• _Exercise goal_: Retype the line in which "Белки, хлеб ржаной: 0.94 -> 6" appears, then every line after it until the records end. Leave out the pictures.

[Collected data entries]
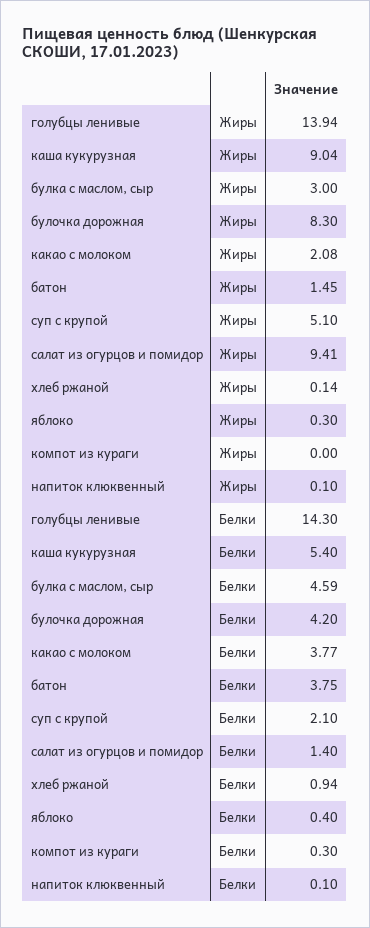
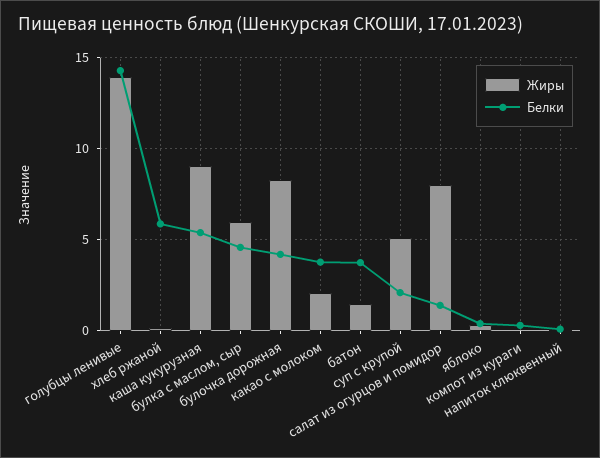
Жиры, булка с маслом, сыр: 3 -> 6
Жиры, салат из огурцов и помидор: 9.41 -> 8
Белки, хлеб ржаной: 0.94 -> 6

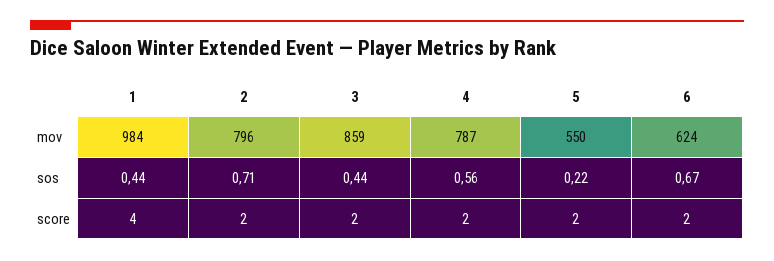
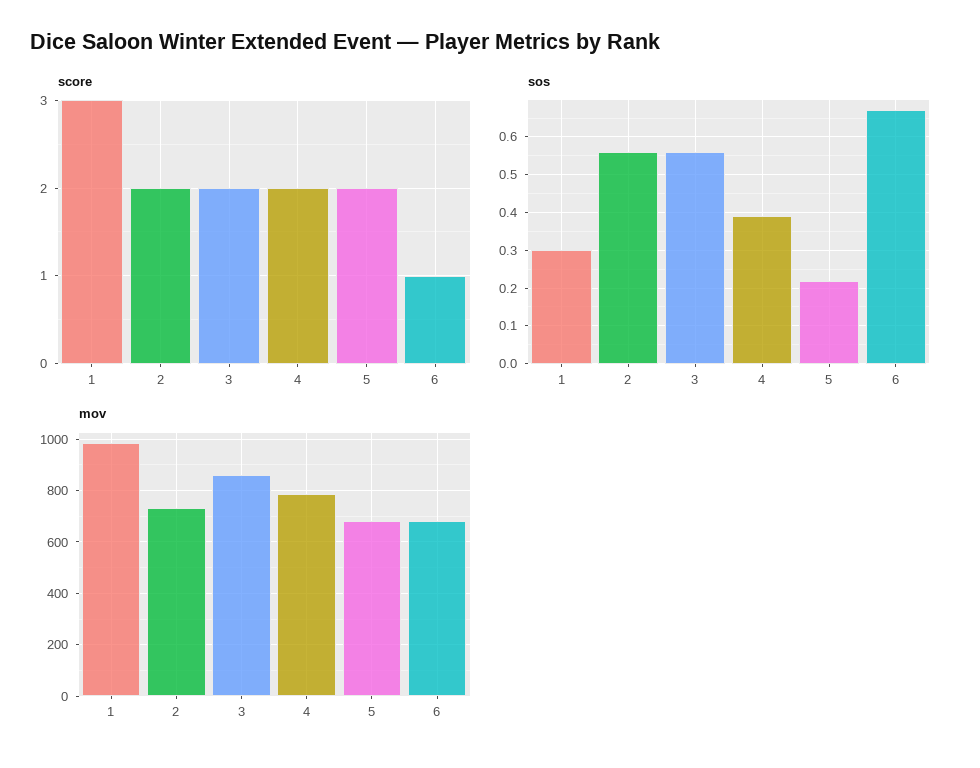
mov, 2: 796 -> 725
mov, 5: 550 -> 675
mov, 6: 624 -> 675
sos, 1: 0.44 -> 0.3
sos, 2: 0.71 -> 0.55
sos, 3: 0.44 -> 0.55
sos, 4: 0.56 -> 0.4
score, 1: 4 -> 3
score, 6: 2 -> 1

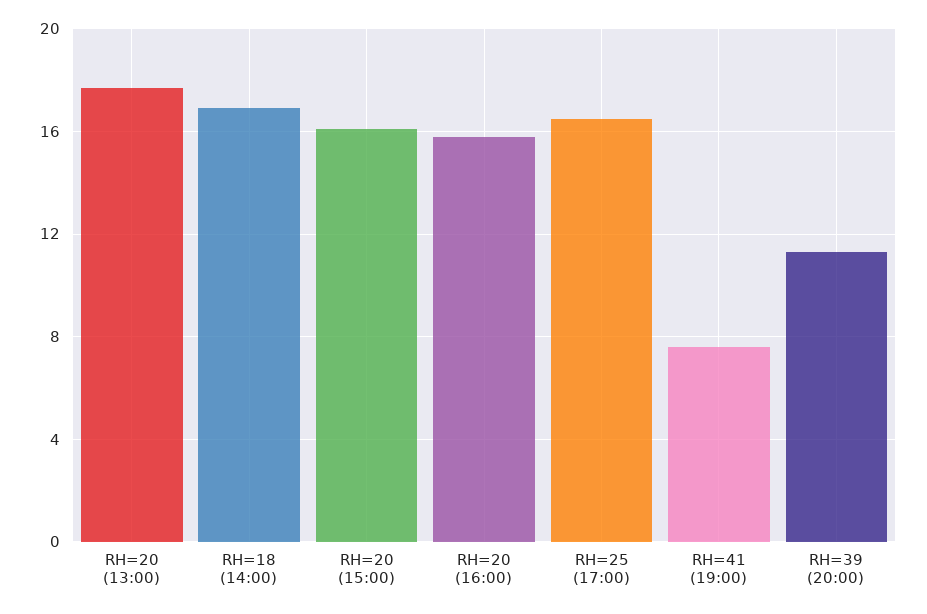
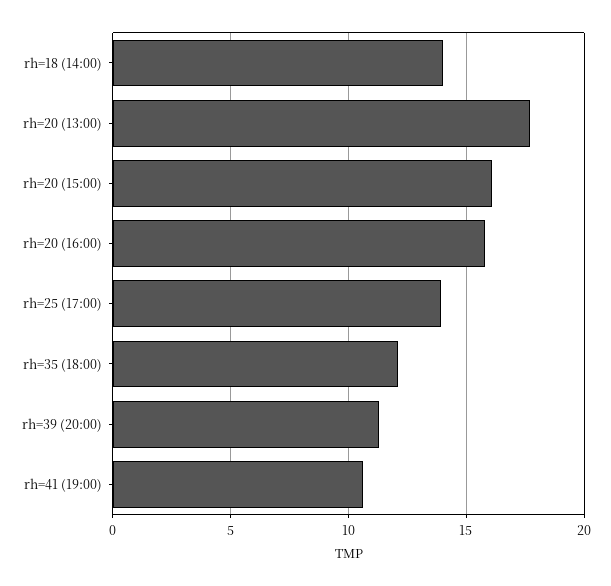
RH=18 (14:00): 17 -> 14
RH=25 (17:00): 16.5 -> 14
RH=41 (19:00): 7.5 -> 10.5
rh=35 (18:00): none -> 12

• _Reply to the exercise_:
Белки, хлеб ржаной: 0.94 -> 6

mov, 2: 796 -> 725
mov, 5: 550 -> 675
mov, 6: 624 -> 675
sos, 1: 0.44 -> 0.3
sos, 2: 0.71 -> 0.55
sos, 3: 0.44 -> 0.55
sos, 4: 0.56 -> 0.4
score, 1: 4 -> 3
score, 6: 2 -> 1

RH=18 (14:00): 17 -> 14
RH=25 (17:00): 16.5 -> 14
RH=41 (19:00): 7.5 -> 10.5
rh=35 (18:00): none -> 12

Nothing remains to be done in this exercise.